= Beginning of Section =
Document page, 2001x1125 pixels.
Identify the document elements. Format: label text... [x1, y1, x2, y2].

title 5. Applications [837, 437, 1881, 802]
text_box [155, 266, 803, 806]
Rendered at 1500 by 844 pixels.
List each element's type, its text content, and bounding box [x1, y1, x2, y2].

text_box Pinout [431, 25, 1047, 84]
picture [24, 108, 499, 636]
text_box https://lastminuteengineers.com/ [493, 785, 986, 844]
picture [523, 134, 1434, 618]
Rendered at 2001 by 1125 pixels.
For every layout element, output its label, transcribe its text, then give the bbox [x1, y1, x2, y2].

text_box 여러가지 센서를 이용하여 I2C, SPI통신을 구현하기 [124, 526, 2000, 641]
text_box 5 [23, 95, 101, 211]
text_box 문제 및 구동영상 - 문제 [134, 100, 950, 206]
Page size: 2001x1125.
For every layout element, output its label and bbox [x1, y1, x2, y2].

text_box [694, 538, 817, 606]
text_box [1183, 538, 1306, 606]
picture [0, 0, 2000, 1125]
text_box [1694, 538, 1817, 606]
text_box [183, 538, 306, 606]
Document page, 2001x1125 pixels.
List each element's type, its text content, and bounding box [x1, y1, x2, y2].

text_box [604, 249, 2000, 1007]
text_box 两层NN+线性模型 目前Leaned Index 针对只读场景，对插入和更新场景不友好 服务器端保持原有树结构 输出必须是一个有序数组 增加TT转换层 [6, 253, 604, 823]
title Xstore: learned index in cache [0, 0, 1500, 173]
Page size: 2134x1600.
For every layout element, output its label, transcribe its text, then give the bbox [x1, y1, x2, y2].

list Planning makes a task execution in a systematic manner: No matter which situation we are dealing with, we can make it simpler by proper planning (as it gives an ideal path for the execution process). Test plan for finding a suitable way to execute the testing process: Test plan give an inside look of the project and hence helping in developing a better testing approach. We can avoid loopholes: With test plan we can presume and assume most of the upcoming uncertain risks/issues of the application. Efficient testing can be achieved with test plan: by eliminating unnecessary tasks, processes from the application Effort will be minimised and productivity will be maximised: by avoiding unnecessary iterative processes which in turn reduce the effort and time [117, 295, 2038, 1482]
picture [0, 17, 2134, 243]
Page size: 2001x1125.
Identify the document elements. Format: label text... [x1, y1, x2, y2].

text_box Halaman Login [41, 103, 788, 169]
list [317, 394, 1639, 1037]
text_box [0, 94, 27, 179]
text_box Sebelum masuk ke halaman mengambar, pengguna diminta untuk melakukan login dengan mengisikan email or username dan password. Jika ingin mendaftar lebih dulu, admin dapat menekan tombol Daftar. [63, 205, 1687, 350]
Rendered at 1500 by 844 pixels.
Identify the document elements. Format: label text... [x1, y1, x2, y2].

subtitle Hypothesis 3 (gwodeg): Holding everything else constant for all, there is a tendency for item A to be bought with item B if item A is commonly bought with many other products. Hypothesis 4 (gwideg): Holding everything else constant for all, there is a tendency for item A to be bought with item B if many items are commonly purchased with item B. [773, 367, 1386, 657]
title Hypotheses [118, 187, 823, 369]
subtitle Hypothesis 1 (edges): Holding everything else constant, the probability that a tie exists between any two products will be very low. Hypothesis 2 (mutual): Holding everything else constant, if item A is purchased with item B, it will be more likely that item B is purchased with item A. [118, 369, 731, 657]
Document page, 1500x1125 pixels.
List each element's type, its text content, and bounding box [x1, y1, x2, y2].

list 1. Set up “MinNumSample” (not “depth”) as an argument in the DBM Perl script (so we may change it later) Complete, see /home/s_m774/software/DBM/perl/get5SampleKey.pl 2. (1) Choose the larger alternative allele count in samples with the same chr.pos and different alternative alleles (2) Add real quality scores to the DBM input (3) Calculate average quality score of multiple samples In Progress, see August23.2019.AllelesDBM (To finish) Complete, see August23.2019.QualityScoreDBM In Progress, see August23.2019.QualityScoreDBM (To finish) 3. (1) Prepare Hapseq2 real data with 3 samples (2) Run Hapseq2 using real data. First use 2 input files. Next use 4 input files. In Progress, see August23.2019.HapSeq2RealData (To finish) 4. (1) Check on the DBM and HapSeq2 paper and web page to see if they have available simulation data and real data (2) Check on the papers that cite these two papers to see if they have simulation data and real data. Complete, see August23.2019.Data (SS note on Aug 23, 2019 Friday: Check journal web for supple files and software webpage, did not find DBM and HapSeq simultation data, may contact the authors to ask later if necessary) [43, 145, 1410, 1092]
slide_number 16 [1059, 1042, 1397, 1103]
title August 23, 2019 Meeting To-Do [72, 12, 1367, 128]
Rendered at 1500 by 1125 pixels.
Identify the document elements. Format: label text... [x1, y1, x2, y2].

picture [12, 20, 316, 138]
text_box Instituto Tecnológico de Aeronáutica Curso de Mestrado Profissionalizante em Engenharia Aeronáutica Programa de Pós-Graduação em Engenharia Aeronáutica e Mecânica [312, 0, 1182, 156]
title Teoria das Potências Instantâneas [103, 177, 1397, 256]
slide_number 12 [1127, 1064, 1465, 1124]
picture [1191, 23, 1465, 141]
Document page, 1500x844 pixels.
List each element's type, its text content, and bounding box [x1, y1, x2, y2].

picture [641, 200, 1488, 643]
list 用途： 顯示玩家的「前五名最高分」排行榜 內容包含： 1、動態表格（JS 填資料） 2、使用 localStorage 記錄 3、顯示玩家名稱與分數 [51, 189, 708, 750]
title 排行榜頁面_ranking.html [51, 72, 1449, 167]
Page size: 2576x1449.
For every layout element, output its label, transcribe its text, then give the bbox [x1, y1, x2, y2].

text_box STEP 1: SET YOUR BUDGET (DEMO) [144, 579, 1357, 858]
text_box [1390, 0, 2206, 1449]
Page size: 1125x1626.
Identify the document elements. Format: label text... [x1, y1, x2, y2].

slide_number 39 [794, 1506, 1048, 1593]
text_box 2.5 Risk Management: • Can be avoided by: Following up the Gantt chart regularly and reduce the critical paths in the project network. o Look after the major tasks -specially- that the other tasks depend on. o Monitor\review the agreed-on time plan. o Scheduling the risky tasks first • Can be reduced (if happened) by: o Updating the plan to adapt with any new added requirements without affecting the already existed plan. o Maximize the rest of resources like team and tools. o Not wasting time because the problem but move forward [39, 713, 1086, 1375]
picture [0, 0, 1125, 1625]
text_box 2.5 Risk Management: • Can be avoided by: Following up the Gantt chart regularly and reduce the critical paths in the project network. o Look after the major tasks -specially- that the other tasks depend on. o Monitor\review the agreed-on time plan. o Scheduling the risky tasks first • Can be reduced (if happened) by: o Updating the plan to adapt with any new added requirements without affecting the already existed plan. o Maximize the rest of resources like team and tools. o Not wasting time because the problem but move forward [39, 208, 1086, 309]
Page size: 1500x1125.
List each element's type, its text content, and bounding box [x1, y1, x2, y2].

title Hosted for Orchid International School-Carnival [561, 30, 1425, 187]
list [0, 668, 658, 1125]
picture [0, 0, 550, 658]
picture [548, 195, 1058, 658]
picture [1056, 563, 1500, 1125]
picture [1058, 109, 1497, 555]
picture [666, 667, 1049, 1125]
= End of Section =
- _Exercise instructions_:
Copy out every entry again, exactly as it was given.

- _Response box_:
Document page, 2001x1125 pixels.
Identify the document elements. Format: label text... [x1, y1, x2, y2].

title 5. Applications [837, 437, 1881, 802]
text_box [155, 266, 803, 806]
Rendered at 1500 by 844 pixels.
List each element's type, its text content, and bounding box [x1, y1, x2, y2].

text_box Pinout [431, 25, 1047, 84]
picture [24, 108, 499, 636]
text_box https://lastminuteengineers.com/ [493, 785, 986, 844]
picture [523, 134, 1434, 618]
Rendered at 2001 by 1125 pixels.
For every layout element, output its label, transcribe its text, then give the bbox [x1, y1, x2, y2].

text_box 여러가지 센서를 이용하여 I2C, SPI통신을 구현하기 [124, 526, 2000, 641]
text_box 5 [23, 95, 101, 211]
text_box 문제 및 구동영상 - 문제 [134, 100, 950, 206]
Page size: 2001x1125.
For every layout element, output its label and bbox [x1, y1, x2, y2].

text_box [694, 538, 817, 606]
text_box [1183, 538, 1306, 606]
picture [0, 0, 2000, 1125]
text_box [1694, 538, 1817, 606]
text_box [183, 538, 306, 606]
Document page, 2001x1125 pixels.
List each element's type, its text content, and bounding box [x1, y1, x2, y2].

text_box [604, 249, 2000, 1007]
text_box 两层NN+线性模型 目前Leaned Index 针对只读场景，对插入和更新场景不友好 服务器端保持原有树结构 输出必须是一个有序数组 增加TT转换层 [6, 253, 604, 823]
title Xstore: learned index in cache [0, 0, 1500, 173]
Page size: 2134x1600.
For every layout element, output its label, transcribe its text, then give the bbox [x1, y1, x2, y2].

list Planning makes a task execution in a systematic manner: No matter which situation we are dealing with, we can make it simpler by proper planning (as it gives an ideal path for the execution process). Test plan for finding a suitable way to execute the testing process: Test plan give an inside look of the project and hence helping in developing a better testing approach. We can avoid loopholes: With test plan we can presume and assume most of the upcoming uncertain risks/issues of the application. Efficient testing can be achieved with test plan: by eliminating unnecessary tasks, processes from the application Effort will be minimised and productivity will be maximised: by avoiding unnecessary iterative processes which in turn reduce the effort and time [117, 295, 2038, 1482]
picture [0, 17, 2134, 243]
Page size: 2001x1125.
Identify the document elements. Format: label text... [x1, y1, x2, y2].

text_box Halaman Login [41, 103, 788, 169]
list [317, 394, 1639, 1037]
text_box [0, 94, 27, 179]
text_box Sebelum masuk ke halaman mengambar, pengguna diminta untuk melakukan login dengan mengisikan email or username dan password. Jika ingin mendaftar lebih dulu, admin dapat menekan tombol Daftar. [63, 205, 1687, 350]
Rendered at 1500 by 844 pixels.
Identify the document elements. Format: label text... [x1, y1, x2, y2].

subtitle Hypothesis 3 (gwodeg): Holding everything else constant for all, there is a tendency for item A to be bought with item B if item A is commonly bought with many other products. Hypothesis 4 (gwideg): Holding everything else constant for all, there is a tendency for item A to be bought with item B if many items are commonly purchased with item B. [773, 367, 1386, 657]
title Hypotheses [118, 187, 823, 369]
subtitle Hypothesis 1 (edges): Holding everything else constant, the probability that a tie exists between any two products will be very low. Hypothesis 2 (mutual): Holding everything else constant, if item A is purchased with item B, it will be more likely that item B is purchased with item A. [118, 369, 731, 657]
Document page, 1500x1125 pixels.
List each element's type, its text content, and bounding box [x1, y1, x2, y2].

list 1. Set up “MinNumSample” (not “depth”) as an argument in the DBM Perl script (so we may change it later) Complete, see /home/s_m774/software/DBM/perl/get5SampleKey.pl 2. (1) Choose the larger alternative allele count in samples with the same chr.pos and different alternative alleles (2) Add real quality scores to the DBM input (3) Calculate average quality score of multiple samples In Progress, see August23.2019.AllelesDBM (To finish) Complete, see August23.2019.QualityScoreDBM In Progress, see August23.2019.QualityScoreDBM (To finish) 3. (1) Prepare Hapseq2 real data with 3 samples (2) Run Hapseq2 using real data. First use 2 input files. Next use 4 input files. In Progress, see August23.2019.HapSeq2RealData (To finish) 4. (1) Check on the DBM and HapSeq2 paper and web page to see if they have available simulation data and real data (2) Check on the papers that cite these two papers to see if they have simulation data and real data. Complete, see August23.2019.Data (SS note on Aug 23, 2019 Friday: Check journal web for supple files and software webpage, did not find DBM and HapSeq simultation data, may contact the authors to ask later if necessary) [43, 145, 1410, 1092]
slide_number 16 [1059, 1042, 1397, 1103]
title August 23, 2019 Meeting To-Do [72, 12, 1367, 128]
Rendered at 1500 by 1125 pixels.
Identify the document elements. Format: label text... [x1, y1, x2, y2].

picture [12, 20, 316, 138]
text_box Instituto Tecnológico de Aeronáutica Curso de Mestrado Profissionalizante em Engenharia Aeronáutica Programa de Pós-Graduação em Engenharia Aeronáutica e Mecânica [312, 0, 1182, 156]
title Teoria das Potências Instantâneas [103, 177, 1397, 256]
slide_number 12 [1127, 1064, 1465, 1124]
picture [1191, 23, 1465, 141]
Document page, 1500x844 pixels.
List each element's type, its text content, and bounding box [x1, y1, x2, y2].

picture [641, 200, 1488, 643]
list 用途： 顯示玩家的「前五名最高分」排行榜 內容包含： 1、動態表格（JS 填資料） 2、使用 localStorage 記錄 3、顯示玩家名稱與分數 [51, 189, 708, 750]
title 排行榜頁面_ranking.html [51, 72, 1449, 167]
Page size: 2576x1449.
For every layout element, output its label, transcribe its text, then give the bbox [x1, y1, x2, y2].

text_box STEP 1: SET YOUR BUDGET (DEMO) [144, 579, 1357, 858]
text_box [1390, 0, 2206, 1449]
Page size: 1125x1626.
Identify the document elements. Format: label text... [x1, y1, x2, y2].

slide_number 39 [794, 1506, 1048, 1593]
text_box 2.5 Risk Management: • Can be avoided by: Following up the Gantt chart regularly and reduce the critical paths in the project network. o Look after the major tasks -specially- that the other tasks depend on. o Monitor\review the agreed-on time plan. o Scheduling the risky tasks first • Can be reduced (if happened) by: o Updating the plan to adapt with any new added requirements without affecting the already existed plan. o Maximize the rest of resources like team and tools. o Not wasting time because the problem but move forward [39, 713, 1086, 1375]
picture [0, 0, 1125, 1625]
text_box 2.5 Risk Management: • Can be avoided by: Following up the Gantt chart regularly and reduce the critical paths in the project network. o Look after the major tasks -specially- that the other tasks depend on. o Monitor\review the agreed-on time plan. o Scheduling the risky tasks first • Can be reduced (if happened) by: o Updating the plan to adapt with any new added requirements without affecting the already existed plan. o Maximize the rest of resources like team and tools. o Not wasting time because the problem but move forward [39, 208, 1086, 309]
Page size: 1500x1125.
List each element's type, its text content, and bounding box [x1, y1, x2, y2].

title Hosted for Orchid International School-Carnival [561, 30, 1425, 187]
list [0, 668, 658, 1125]
picture [0, 0, 550, 658]
picture [548, 195, 1058, 658]
picture [1056, 563, 1500, 1125]
picture [1058, 109, 1497, 555]
picture [666, 667, 1049, 1125]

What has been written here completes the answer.